▶ WORK INSTRUCTION
Exactly the lines below from the line with "FIGURE 4 | Conditioned" through the line with "Figure 9. Accuracy" must make up the answer, both ends included and pictures left out.

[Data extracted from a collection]
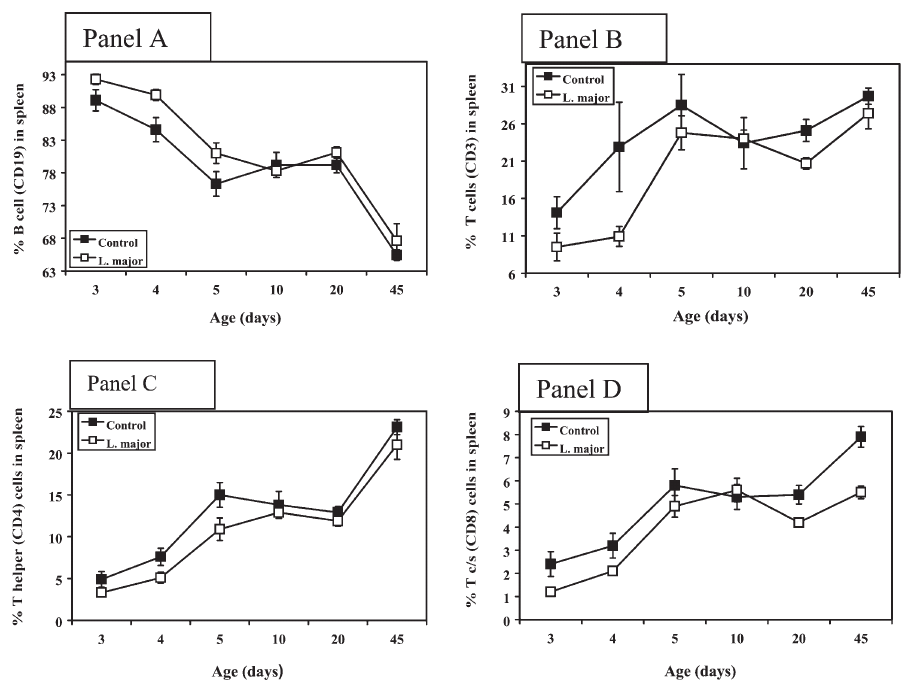
FIGURE 2 Main treatment effects were observed across all ages (two-way ANOVA, main effects, control vs. treatment group, p , 0 : 05 ) for proportions of B (CD19, Panel A), T (CD3, Panel B), Th (CD3CD4, Panel C) and Tc/s (CD3CD8, Panel D) in spleen of pups of various ages. Progeny was delivered from dams treated during gestation with saline or L. major (175 m g/mouse i.p in saline). Data points are mean ^ SE of 5 samples/age. Samples represent pools of randomized pups (d3–10, 5–14/pool; d20, 2/pool; d45, 1 pup). Statistical significance ð p , 0 : 05 Þ for treatment effects among groups was derived from two-way ANOVA. These analyses generated F statistics of 9.8 (CD19), 7.7 (CD3), 10.3 (CD4) and 16.4 (CD8) with 1 degree of freedom. No significant group interaction was observed for all. Post hoc analyses with Student’s t -test revealed differences among groups per age: d4 (CD19), d20 (CD3 and CD8). See “Statistical analysis” section for further details. At some ages, symbol area encompasses SE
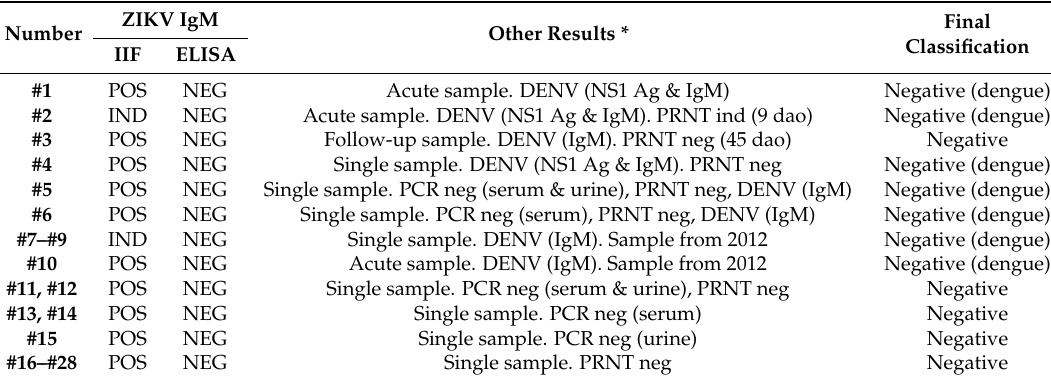
Table 2. Discrepant results finally classified as negative.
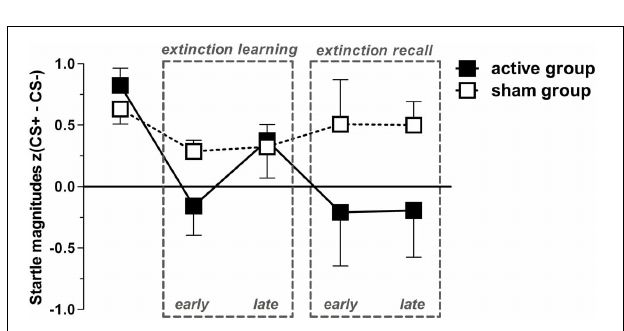
FIGURE 4 | Conditioned responses ( CS + minus CS − ) for both groups indexed by Fear-potentiated startle magnitudes (mean + SEM). The active group exhibit a significant linear trend through both extinction phases indicated by a proportionately CR decrement from fear acquisition (first data point) throughout both extinction phases. For the active group, all dependent t -tests ( p one − tailed < 0 . 05) for acquisition with each extinction phase showed significant results, except for acquisition vs. late extinction day 1 which revealed only a trend-wise significant p -value ( p < 0 . 1). For the sham group, only the early extinction day 1 compared to the acquisition phase revealed a significant difference thereby indicating extinction learning; all other scores resemble the acquisition phase ( p > 0 .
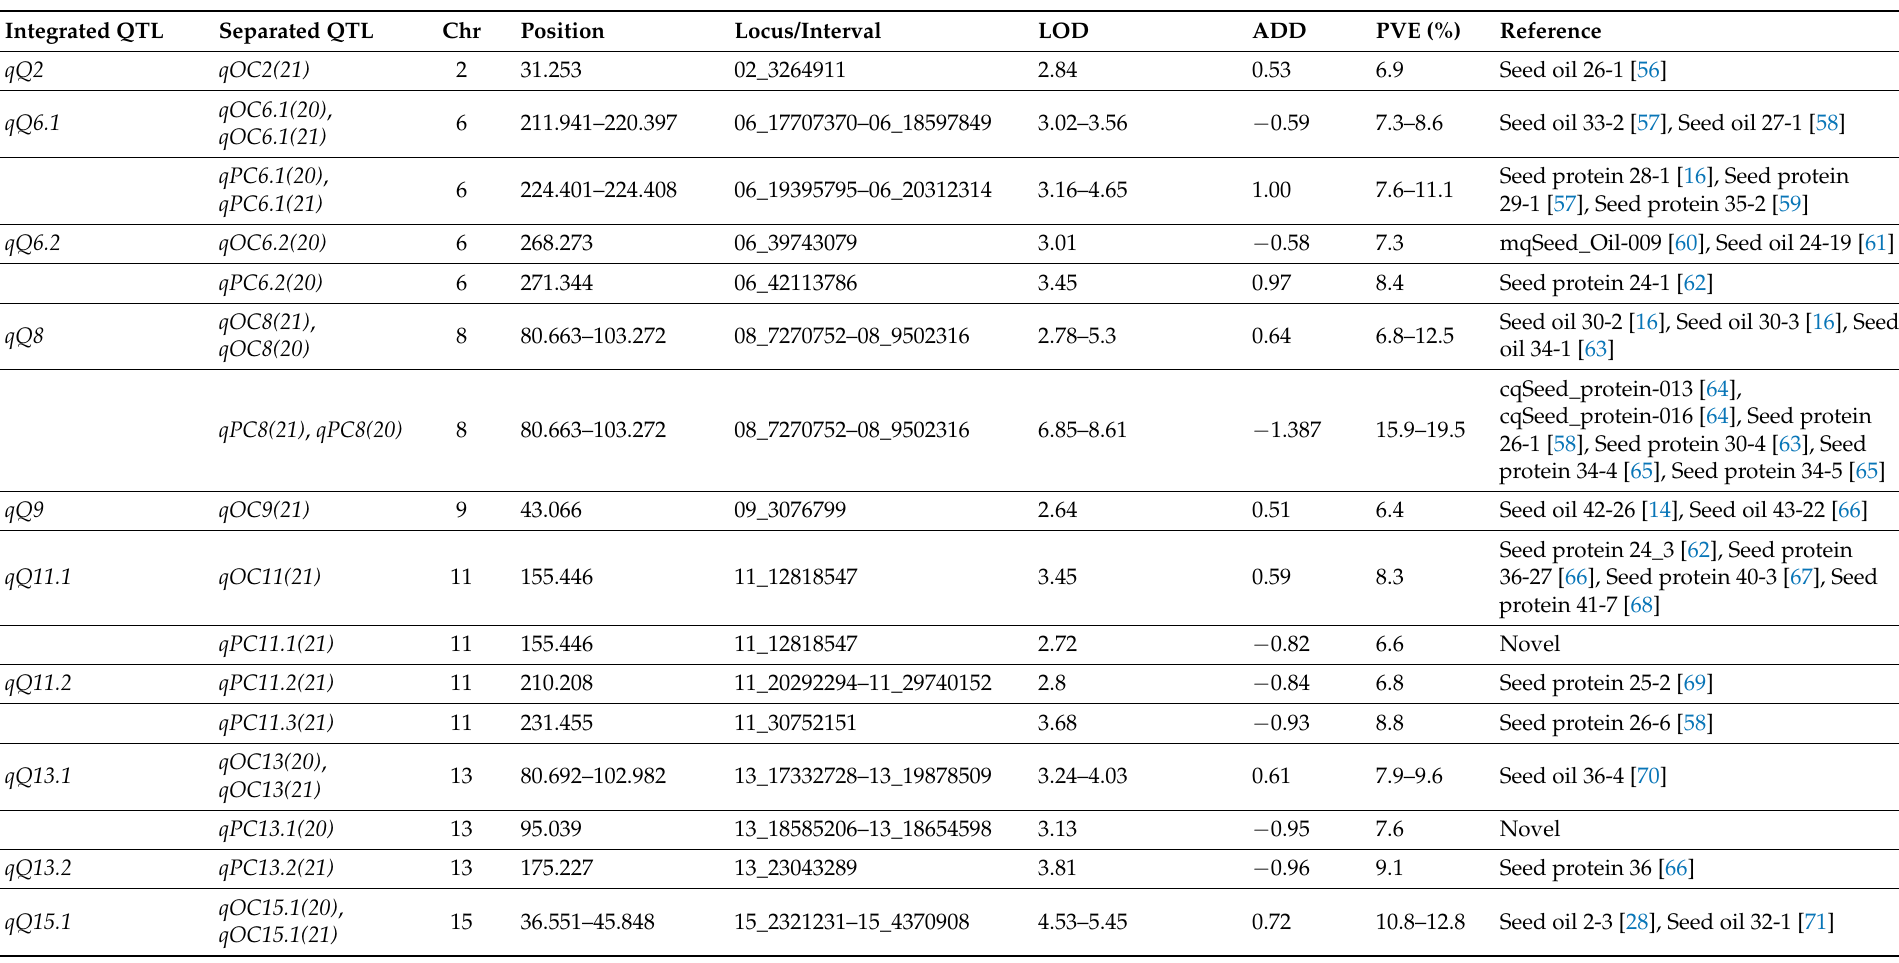
Table 4. Putative QTLs for soybean protein and oil content detected in a population of contrasting soybean parents and 185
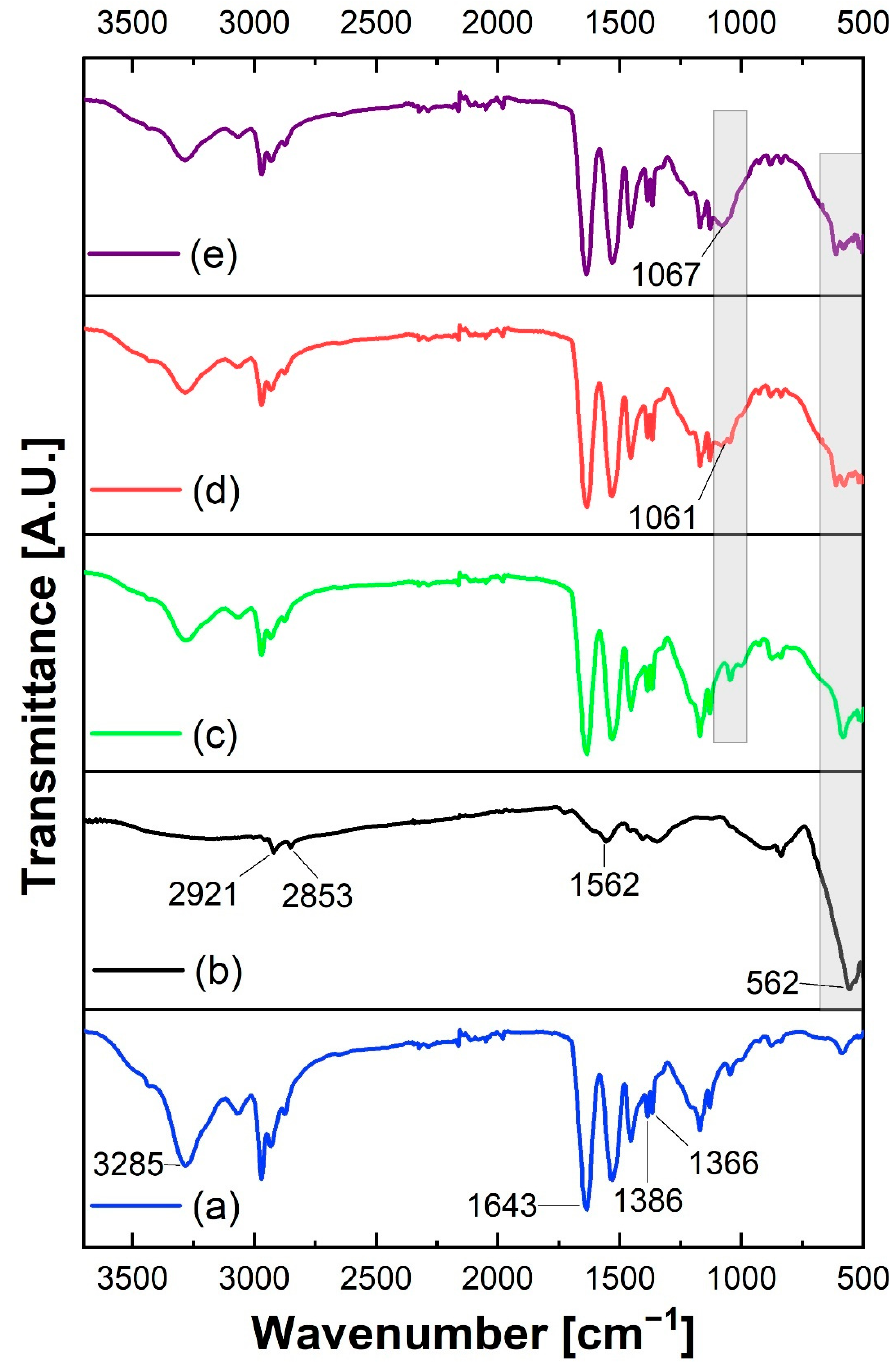
Figure 3. FTIR spectra of vacuum ‐ dried powder of ( a ) Fe 3 O 4 Nps, ( b ) Np 0 , ( c ) Np 1 , ( d ) Np 2 , and ( e ) Np 3 . They were collected over the wavenumber range of 4000 to 500 cm − 1 .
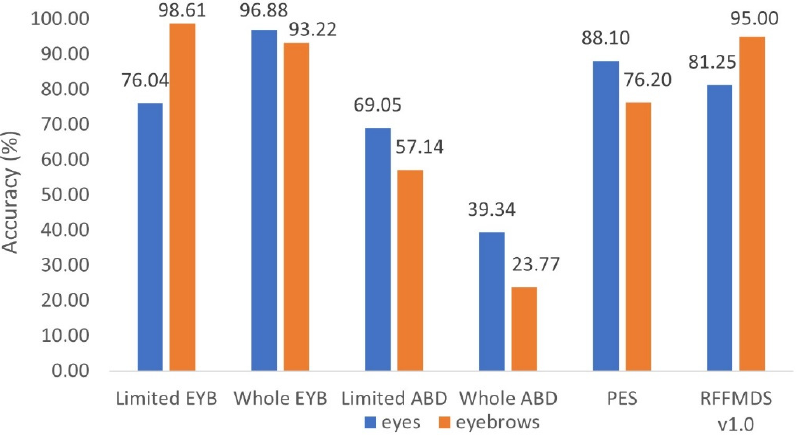
Figure 9. Accuracy results (%) from EYB, ABD, PES, and RFFMDS v1.0 datasets for eye images and eyebrow images.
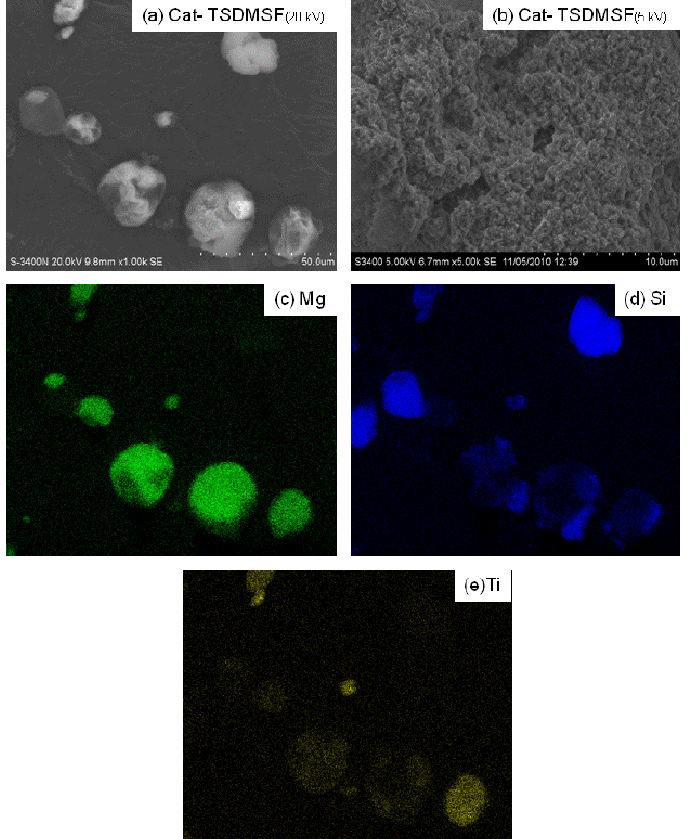
Figure 5. SEM micrograph and elemental distribution on Cat-TSDMSF; (a) SEM image; (b) external surface; (c) Mg distribution; (d) Si distribution and (e) Ti distribution.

▶ EXERCISE ANSWER
FIGURE 4 | Conditioned responses ( CS + minus CS − ) for both groups indexed by Fear-potentiated startle magnitudes (mean + SEM). The active group exhibit a significant linear trend through both extinction phases indicated by a proportionately CR decrement from fear acquisition (first data point) throughout both extinction phases. For the active group, all dependent t -tests ( p one − tailed < 0 . 05) for acquisition with each extinction phase showed significant results, except for acquisition vs. late extinction day 1 which revealed only a trend-wise significant p -value ( p < 0 . 1). For the sham group, only the early extinction day 1 compared to the acquisition phase revealed a significant difference thereby indicating extinction learning; all other scores resemble the acquisition phase ( p > 0 .
Table 4. Putative QTLs for soybean protein and oil content detected in a population of contrasting soybean parents and 185
Figure 3. FTIR spectra of vacuum ‐ dried powder of ( a ) Fe 3 O 4 Nps, ( b ) Np 0 , ( c ) Np 1 , ( d ) Np 2 , and ( e ) Np 3 . They were collected over the wavenumber range of 4000 to 500 cm − 1 .
Figure 9. Accuracy results (%) from EYB, ABD, PES, and RFFMDS v1.0 datasets for eye images and eyebrow images.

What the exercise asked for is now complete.